Still haven't seen The hunger games, but in the weekend we went to the glittering Roxy cinema in Miramar to see The best exotic marigold hotel. Lovely funny movie with a stellar cast cast including Maggie Smith as a bigoted old lady who comes right in the end, Judi Dench and the fabulous Bill Nighy.
The setting is also fabulous (although it's hard to get across the full assault of the senses that is India without the smell of markets and spices and flowers and cooking and rubbish and everything else), and at one stage there is a glimpse of the island hotel on the lake in Udaipur which we were once politely asked to leave, as it was obvious we were scruffy backpackers hoping for a swim in the hotel pool, not bona fide hotel guests.
(You can see why two travel-worn backpackers would not have fitted in very easily.)
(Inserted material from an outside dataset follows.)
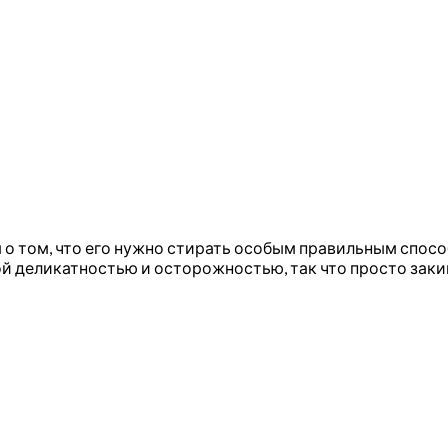
о том, что его нужно стирать особым правильным способ
й деликатностью и осторожностью, так что просто заки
However I had no idea until the credits started to roll that the film was based on a book by Deborah Moggach called These foolish things. Google (tells you everything you want to know) put me onto her website, which includes an extract from the book - set not in Jaipur and Udaipur at all, but in Bangalore. That makes sense in terms of the call centre theme I guess, but it did make me start thinking about everything that's involved in adapting a book for a film, and how you decide what to keep and what to change and what to throw away. Somebody must have decided that Jaipur was going to be more photogenic than Bangalore, or maybe it was some other reason altogether to do with proximity to Delhi or the weather - or anything. I once went to a talk by Andrew Davies (who adapted the BBC series of Pride and Prejudice) and it was really interesting hearing him talk about just that sort of stuff, such as why the TV adaptation starts with Bingley and Darcy on horseback, and how and why the famous "wet shirt" scene came about.
Deborah Moggach has written a string of other books (Tulip fever is one) and film adaptations - she even did the film script for the Pride and Prejudice version with Keira Knightley - and her name sounded familiar so I went looking on my bookshelves and sure enough, I've got a copy of her book Close to home. But I have to admit, the main reason I keep it is because the main character, Kate, lives on Brinsley Street: "an ordinary terraced street of four-storey houses" (not ordinary at all when you live somewhere like Wellington where one-storey wooden houses cling to hillsides) and that was my maIden name. There is a village called Brinsley in the north of England and there was a Brinsley colliery where D.H. Lawrence's father once worked, so it is nice to know there is a Brinsley St too, even if only in fiction.